Reporter: Ridwan Nanda Mulyana | Editor: Anna Suci Perwitasari
Dalam catatan Kontan.co.id, sebelumnya Direktur Utama Pertamina Nicke Widyawati mengatakan bahwa pendapatan holding perusahaan migas plat merah ini bakal tertekan oleh anjloknya harga minyak dan merosotnya konsumsi BBM.
Menurut Nicke, pihaknya melakukan perhitungan dengan dua skenario di mana memunculkan asumsi kehilangan pendapatan di atas 30%. Skenario pertama yang tergolong skenario berat merupakan hitung-hitungan dengan asumsi harga minyak mentah Indonesia atau Indonesia Crude Price (ICP) sebesar US$ 38 per barel dengan nilai tukar Rp 17.500 per dolar AS.
Dengan asumsi tersebut, potensi kehilangan pendapatan mencapai 38% dari target dalam Rencana Kerja Anggaran Perusahaan (RKAP) tahun ini sebesar US$ 58,3 miliar.
"Skenario kedua, sangat berat penurunannya 45% karena sangat bergantung pada penurunan ICP. Jadi luar biasa di atas 40%," tutur Nicke dalam agenda Rapat Dengar Pendapat Virtual dengan Komisi VII DPR RI, Kamis (16/4).
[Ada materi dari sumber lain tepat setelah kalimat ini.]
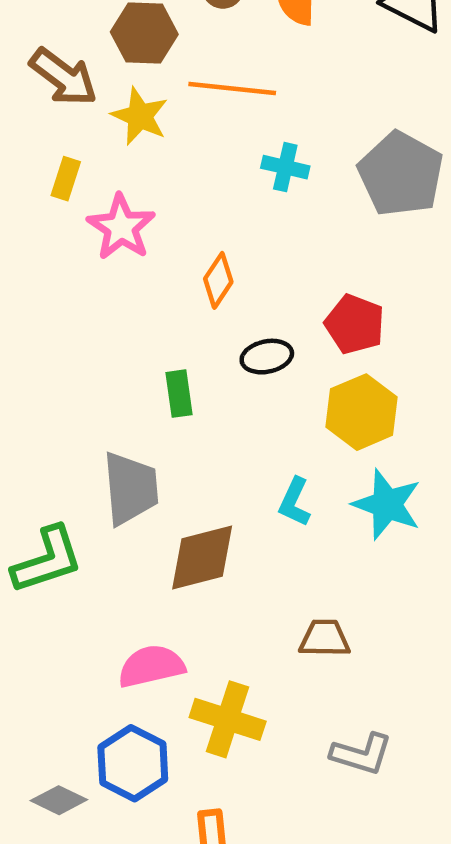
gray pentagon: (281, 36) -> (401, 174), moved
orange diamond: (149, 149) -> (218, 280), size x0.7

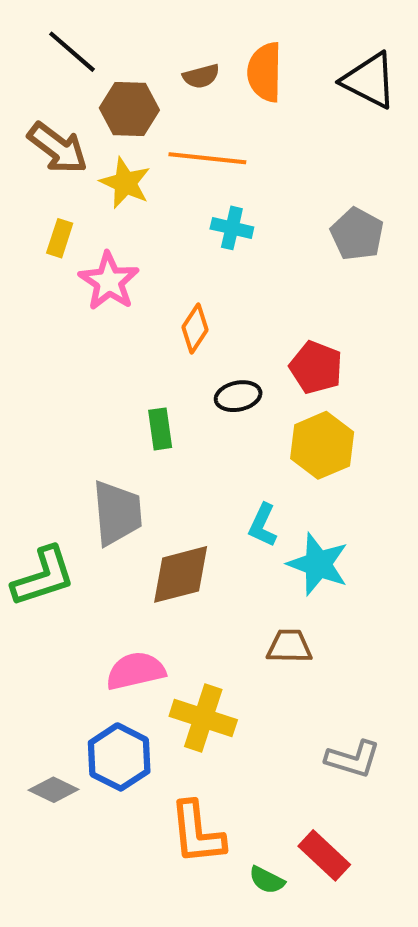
cyan cross: (285, 167) -> (232, 228), moved
gray pentagon: (401, 174) -> (357, 234), size x0.7
cyan star: (387, 504) -> (318, 564), moved
gray L-shape: (362, 754) -> (353, 759), moved

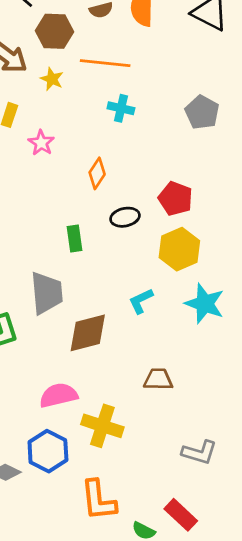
yellow star: (125, 183) -> (52, 79), size x0.7
pink star: (109, 281) -> (41, 143), size x0.7
cyan L-shape: (263, 525) -> (141, 301), turned 40
cyan star: (318, 564) -> (205, 304), moved

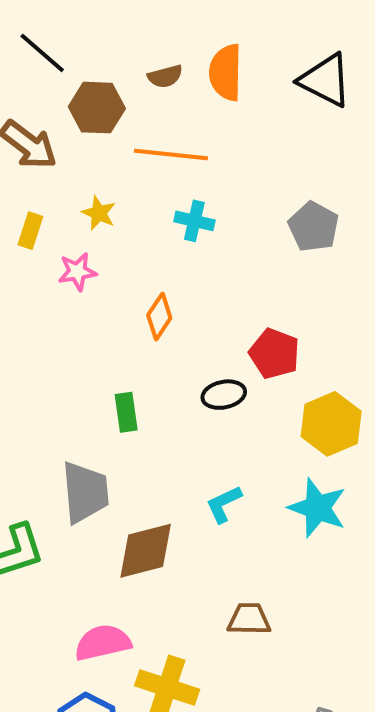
yellow star: (52, 79) -> (99, 213), moved
pink star: (41, 143) -> (77, 272), turned 30
black ellipse: (125, 217) -> (224, 395), moved
yellow hexagon: (179, 249) -> (331, 424), moved

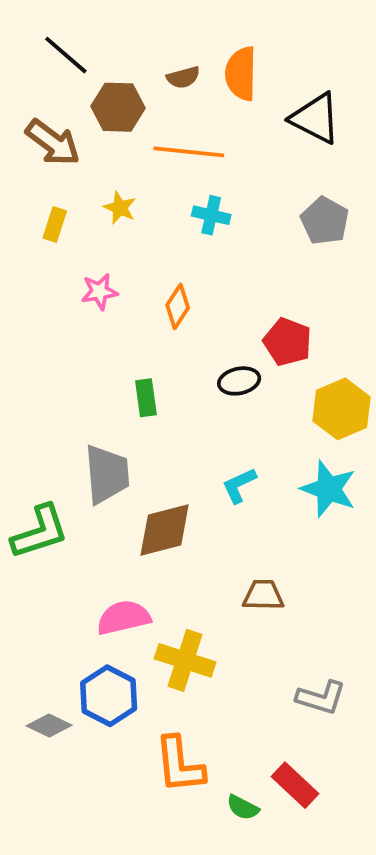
black triangle: (325, 80) -> (315, 118), moved
pink star: (77, 272) -> (99, 292), moved

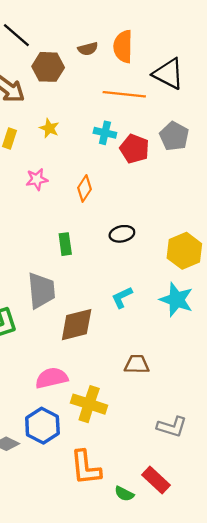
orange line: (189, 152) -> (124, 94), moved
red pentagon: (288, 342) -> (134, 149), moved

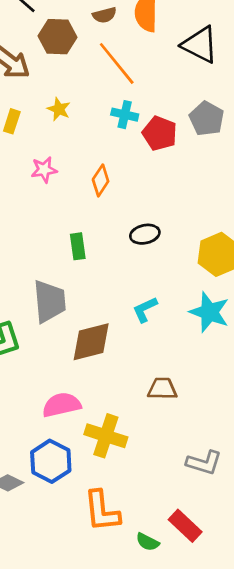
orange line: (124, 94) -> (117, 63), moved, turned 45

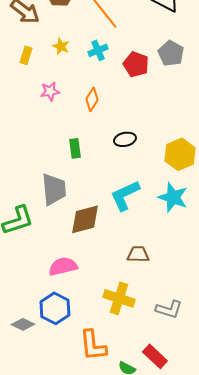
cyan cross: (125, 115) -> (98, 50), moved, turned -36
cyan L-shape: (145, 309) -> (125, 195), size x1.6
yellow cross: (106, 436) -> (119, 298), moved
Skenario kedua yang digunakan Pertamina yakni dengan asumsi ICP sebesar US$ 31 per barel dengan nilai tukar Rp 20 ribu per US$.
Nicke melanjutkan, jika kondisi penurunan penjualan yang terjadi pada Maret 2020 terus berlanjut maka potensi kehilangan pendapatan mungkin saja terjadi.
Baca Juga: Pandemi virus covid ancam bisnis, Pertamina petakan potensi pengembangan petrokimia
Hingga Maret 2020, penjualan Bahan Bakar Minyak (BBM) amblas hingga 34,6% dari rerata penjualan normal.
Bahkan realisasi ini merupakan angka penjualan terendah oleh Pertamina sepanjang sejarah berdirinya perusahaan migas pelat merah ini.
"Hari ini sebagai laporan saja, secara nasional penurunan BBM itu sekitar 34,6% dibandingkan penjualan di Januari dan Februari," terang Nicke.
Nicke memastikan penurunan penjualan telah terjadi sejak Januari hingga Februari. Kendati demikian, penurunan baru mencapai 16,78% saat itu.